End users only need the OS web-view runtime (preinstalled on Windows 11 and macOS; libwebkitgtk-6.0 on Linux). A host must be built on its own OS — true cross-compile isn't realistic for WebView2/WebKit — except Linux, which builds from any OS via Docker.

Linux sandbox note: WebKitGTK sandboxes its subprocesses with bubblewrap, which needs unprivileged user namespaces. They're blocked on Ubuntu 24.04 (AppArmor default) and in many containers, which otherwise crashes the app with bwrap: setting up uid map: Permission denied. Hull's host auto-detects this and disables the sandbox so the app still runs (with a notice). Override with hull start --no-sandbox, .hullrc { "linux": { "sandbox": false } }, or keep it by enabling userns (sudo sysctl kernel.apparmor_restrict_unprivileged_userns=0). See platforms.md.

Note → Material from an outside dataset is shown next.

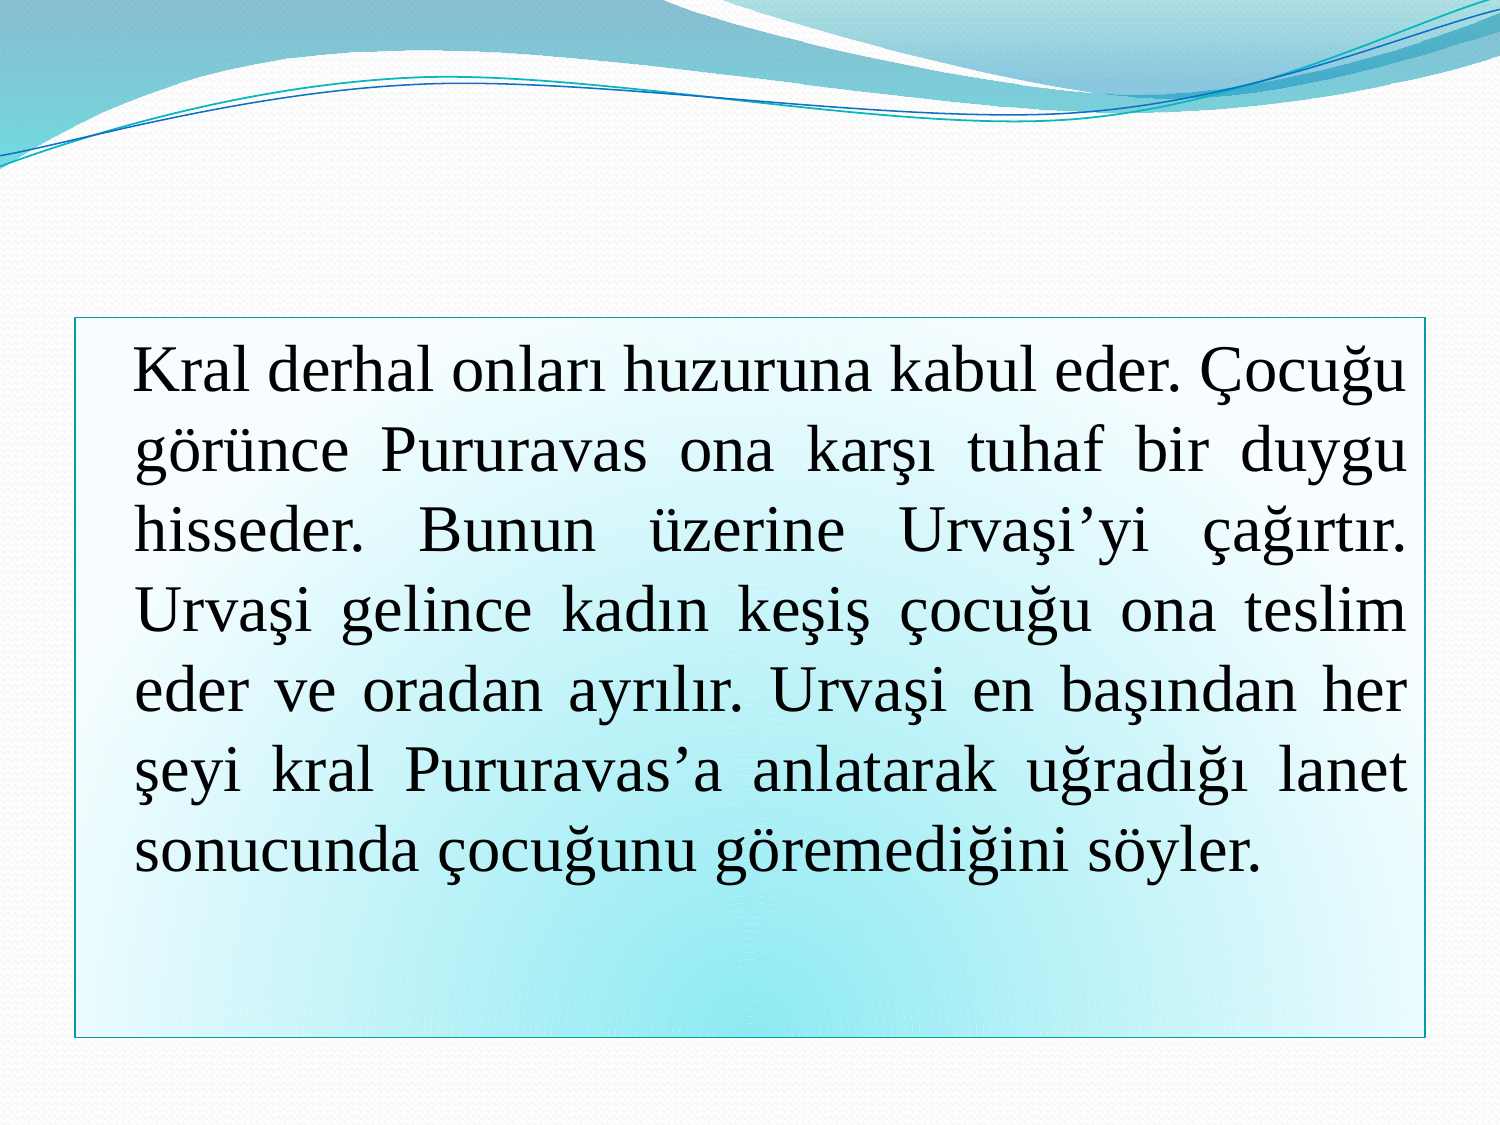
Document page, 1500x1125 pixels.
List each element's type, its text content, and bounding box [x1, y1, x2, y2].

list Kral derhal onları huzuruna kabul eder. Çocuğu görünce Pururavas ona karşı tuhaf bir duygu hisseder. Bunun üzerine Urvaşi’yi çağırtır. Urvaşi gelince kadın keşiş çocuğu ona teslim eder ve oradan ayrılır. Urvaşi en başından her şeyi kral Pururavas’a anlatarak uğradığı lanet sonucunda çocuğunu göremediğini söyler. [74, 317, 1426, 1038]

Linux icon note: GTK4 has no runtime "set icon from a PNG", so on hull dev/start the host auto-installs desktop integration — it writes ~/.local/share/applications/<appId>.desktop and the icon into the user icon theme, and sets the window's app-id so the compositor shows it (Wayland + X11). A new icon may need a moment or a re-login for the shell to pick it up. See configuration.md.

How it works

  • Prebuilt host binaries are delivered as platform-gated optional dependencies (@mwguerra/hull-win32-x64, …) — npm installs only the one for your machine.
  • hull build uses your project's Vite plus vite-plugin-singlefile to inline the whole UI into one HTML file, then bundles it with the host.
  • The host loads that file at runtime (--app) in production, or your dev server (--url) during development. The bridge is exposed over the web view natively, or over HTTP/SSE in browser dev mode.